Improving LLM Safety in Women’s Health with Semantic Entropy
Large language models (LLMs) have shown promise in clinical decision support, but their tendency to generate incorrect or misleading information—known as hallucinations—limits their safe application in healthcare. This issue is particularly critical in women’s health, where errors in medical reasoning can have serious consequences for maternal and neonatal outcomes. Traditional methods for detecting uncertainty in AI-generated content, such as perplexity, often fail to capture inconsistencies in meaning.
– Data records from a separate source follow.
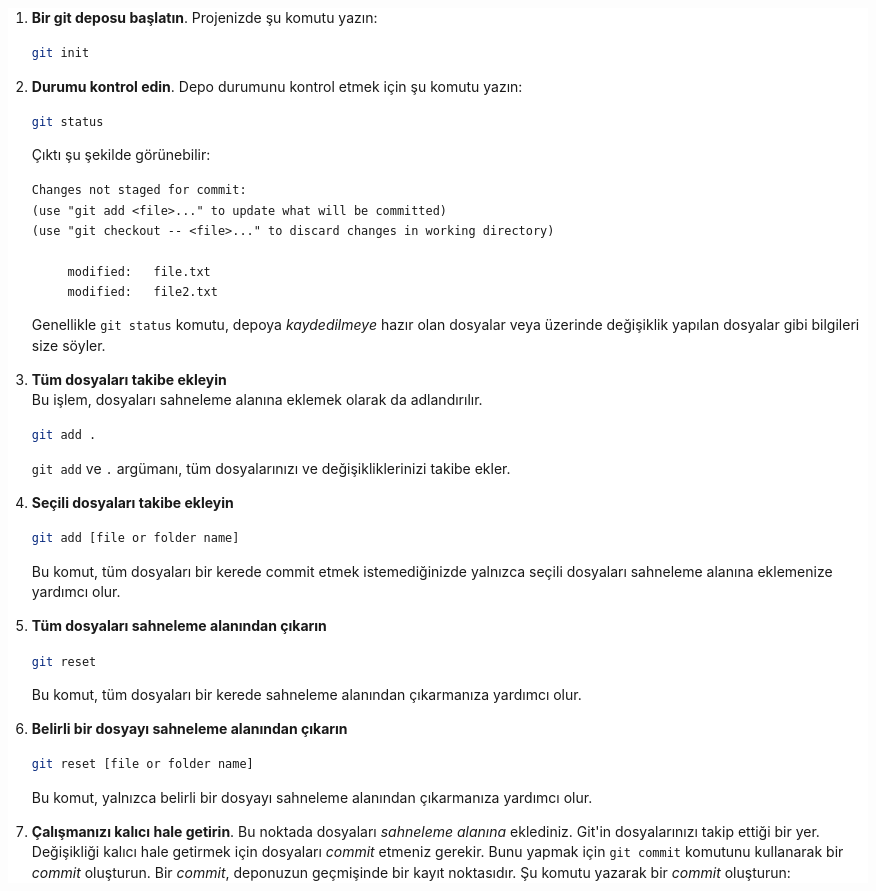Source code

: 1. **Bir git deposu başlatın**. Projenizde şu komutu yazın:

   ```bash
   git init
   ```

1. **Durumu kontrol edin**. Depo durumunu kontrol etmek için şu komutu yazın:

   ```bash
   git status
   ```

   Çıktı şu şekilde görünebilir:

   ```output
   Changes not staged for commit:
   (use "git add <file>..." to update what will be committed)
   (use "git checkout -- <file>..." to discard changes in working directory)

        modified:   file.txt
        modified:   file2.txt
   ```

   Genellikle `git status` komutu, depoya _kaydedilmeye_ hazır olan dosyalar veya üzerinde değişiklik yapılan dosyalar gibi bilgileri size söyler.

1. **Tüm dosyaları takibe ekleyin**  
   Bu işlem, dosyaları sahneleme alanına eklemek olarak da adlandırılır.

   ```bash
   git add .
   ```

   `git add` ve `.` argümanı, tüm dosyalarınızı ve değişikliklerinizi takibe ekler.

1. **Seçili dosyaları takibe ekleyin**

   ```bash
   git add [file or folder name]
   ```

   Bu komut, tüm dosyaları bir kerede commit etmek istemediğinizde yalnızca seçili dosyaları sahneleme alanına eklemenize yardımcı olur.

1. **Tüm dosyaları sahneleme alanından çıkarın**

   ```bash
   git reset
   ```

   Bu komut, tüm dosyaları bir kerede sahneleme alanından çıkarmanıza yardımcı olur.

1. **Belirli bir dosyayı sahneleme alanından çıkarın**

   ```bash
   git reset [file or folder name]
   ```

   Bu komut, yalnızca belirli bir dosyayı sahneleme alanından çıkarmanıza yardımcı olur.

1. **Çalışmanızı kalıcı hale getirin**. Bu noktada dosyaları _sahneleme alanına_ eklediniz. Git'in dosyalarınızı takip ettiği bir yer. Değişikliği kalıcı hale getirmek için dosyaları _commit_ etmeniz gerekir. Bunu yapmak için `git commit` komutunu kullanarak bir _commit_ oluşturun. Bir _commit_, deponuzun geçmişinde bir kayıt noktasıdır. Şu komutu yazarak bir _commit_ oluşturun:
A new study, now available as a preprint on arXiv, introduces semantic entropy (SE) as a novel metric to assess uncertainty at the level of meaning rather than individual words, improving the ability to detect AI-generated errors in obstetrics and gynaecology.
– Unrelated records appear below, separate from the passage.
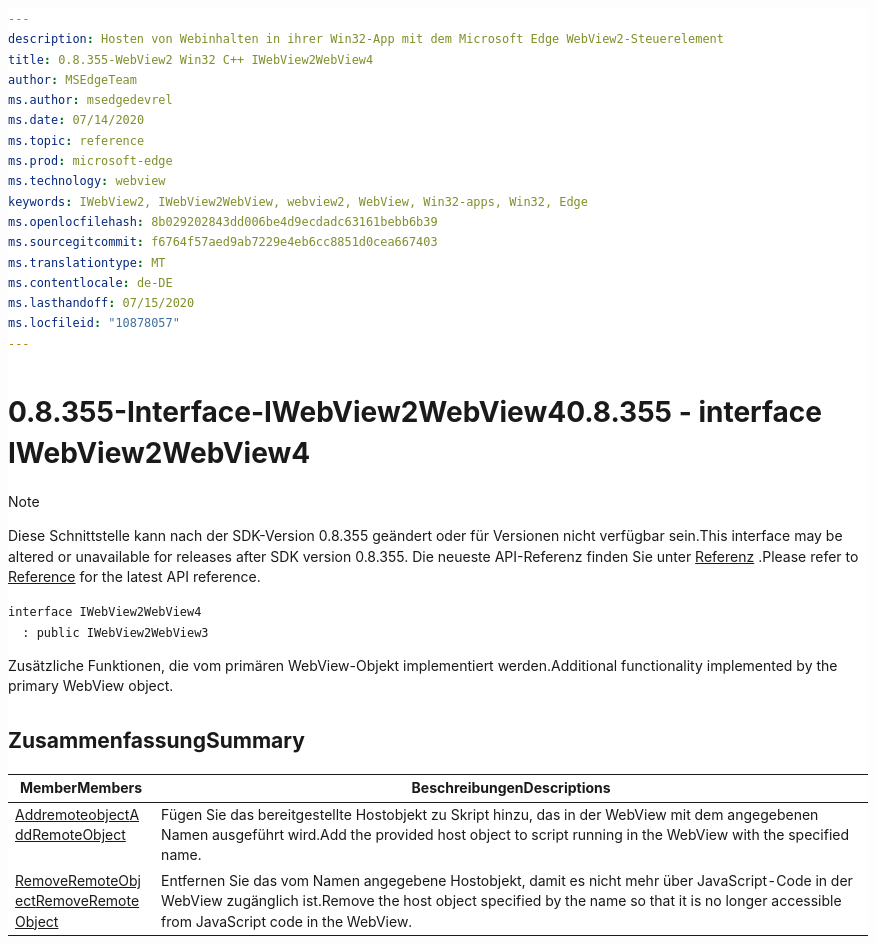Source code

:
 ```yaml
---
description: Hosten von Webinhalten in ihrer Win32-App mit dem Microsoft Edge WebView2-Steuerelement
title: 0.8.355-WebView2 Win32 C++ IWebView2WebView4
author: MSEdgeTeam
ms.author: msedgedevrel
ms.date: 07/14/2020
ms.topic: reference
ms.prod: microsoft-edge
ms.technology: webview
keywords: IWebView2, IWebView2WebView, webview2, WebView, Win32-apps, Win32, Edge
ms.openlocfilehash: 8b029202843dd006be4d9ecdadc63161bebb6b39
ms.sourcegitcommit: f6764f57aed9ab7229e4eb6cc8851d0cea667403
ms.translationtype: MT
ms.contentlocale: de-DE
ms.lasthandoff: 07/15/2020
ms.locfileid: "10878057"
---
```

# <span data-ttu-id="b3c27-104">0.8.355-Interface-IWebView2WebView4</span><span class="sxs-lookup"><span data-stu-id="b3c27-104">0.8.355 - interface IWebView2WebView4</span></span> 

> [!NOTE]
> <span data-ttu-id="b3c27-105">Diese Schnittstelle kann nach der SDK-Version 0.8.355 geändert oder für Versionen nicht verfügbar sein.</span><span class="sxs-lookup"><span data-stu-id="b3c27-105">This interface may be altered or unavailable for releases after SDK version 0.8.355.</span></span> <span data-ttu-id="b3c27-106">Die neueste API-Referenz finden Sie unter [Referenz](../../../webview2-api-reference.md) .</span><span class="sxs-lookup"><span data-stu-id="b3c27-106">Please refer to [Reference](../../../webview2-api-reference.md) for the latest API reference.</span></span>

```
interface IWebView2WebView4
  : public IWebView2WebView3
```

<span data-ttu-id="b3c27-107">Zusätzliche Funktionen, die vom primären WebView-Objekt implementiert werden.</span><span class="sxs-lookup"><span data-stu-id="b3c27-107">Additional functionality implemented by the primary WebView object.</span></span>

## <span data-ttu-id="b3c27-108">Zusammenfassung</span><span class="sxs-lookup"><span data-stu-id="b3c27-108">Summary</span></span>

 <span data-ttu-id="b3c27-109">Member</span><span class="sxs-lookup"><span data-stu-id="b3c27-109">Members</span></span>                        | <span data-ttu-id="b3c27-110">Beschreibungen</span><span class="sxs-lookup"><span data-stu-id="b3c27-110">Descriptions</span></span>
--------------------------------|---------------------------------------------
[<span data-ttu-id="b3c27-111">Addremoteobject</span><span class="sxs-lookup"><span data-stu-id="b3c27-111">AddRemoteObject</span></span>](#addremoteobject) | <span data-ttu-id="b3c27-112">Fügen Sie das bereitgestellte Hostobjekt zu Skript hinzu, das in der WebView mit dem angegebenen Namen ausgeführt wird.</span><span class="sxs-lookup"><span data-stu-id="b3c27-112">Add the provided host object to script running in the WebView with the specified name.</span></span>
[<span data-ttu-id="b3c27-113">RemoveRemoteObject</span><span class="sxs-lookup"><span data-stu-id="b3c27-113">RemoveRemoteObject</span></span>](#removeremoteobject) | <span data-ttu-id="b3c27-114">Entfernen Sie das vom Namen angegebene Hostobjekt, damit es nicht mehr über JavaScript-Code in der WebView zugänglich ist.</span><span class="sxs-lookup"><span data-stu-id="b3c27-114">Remove the host object specified by the name so that it is no longer accessible from JavaScript code in the WebView.</span></span>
Using a dataset from the UK Royal College of Obstetricians and Gynaecologists (RCOG) MRCOG examinations, the study found that SE significantly outperformed perplexity in identifying unreliable AI-generated responses. SE achieved an AUROC of 0.76, compared to 0.62 for perplexity, demonstrating its superior ability to flag potentially misleading content. Further clinical expert validation showed near-perfect discrimination (AUROC: 0.97), reinforcing SE’s effectiveness in distinguishing between reliable and uncertain outputs. While semantic clustering—an additional technique for grouping meaningfully similar responses—was only fully successful in 30% of cases, SE still proved to be a valuable tool for enhancing the safety of AI-generated medical content.
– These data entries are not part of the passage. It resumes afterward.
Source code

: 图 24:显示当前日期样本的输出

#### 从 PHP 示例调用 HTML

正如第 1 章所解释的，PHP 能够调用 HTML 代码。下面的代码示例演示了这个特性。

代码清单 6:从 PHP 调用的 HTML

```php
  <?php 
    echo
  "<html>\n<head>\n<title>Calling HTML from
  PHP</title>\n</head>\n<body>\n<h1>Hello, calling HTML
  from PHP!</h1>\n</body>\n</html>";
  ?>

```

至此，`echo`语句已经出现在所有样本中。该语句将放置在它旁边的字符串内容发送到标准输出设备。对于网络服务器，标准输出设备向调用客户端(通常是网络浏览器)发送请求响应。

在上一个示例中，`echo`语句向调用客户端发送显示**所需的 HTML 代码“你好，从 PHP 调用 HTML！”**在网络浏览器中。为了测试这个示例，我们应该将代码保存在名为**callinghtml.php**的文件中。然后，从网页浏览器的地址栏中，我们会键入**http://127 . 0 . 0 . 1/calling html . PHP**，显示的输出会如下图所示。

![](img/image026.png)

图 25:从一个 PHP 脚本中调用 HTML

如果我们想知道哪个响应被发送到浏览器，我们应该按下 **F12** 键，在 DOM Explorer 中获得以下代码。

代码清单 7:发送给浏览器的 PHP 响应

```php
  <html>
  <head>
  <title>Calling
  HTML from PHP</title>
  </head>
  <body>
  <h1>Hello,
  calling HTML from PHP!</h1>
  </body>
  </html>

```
As AI continues to be integrated into healthcare, ensuring its reliability and safety is paramount. Semantic entropy provides a practical and scalable approach to improving trust in AI-driven clinical tools, particularly in settings where medical expertise is scarce. By allowing for better identification and filtering of uncertain responses, this approach has the potential to support safer and more effective AI applications in women’s health. Further research will be crucial in refining these methods and expanding their use in real-world clinical environments.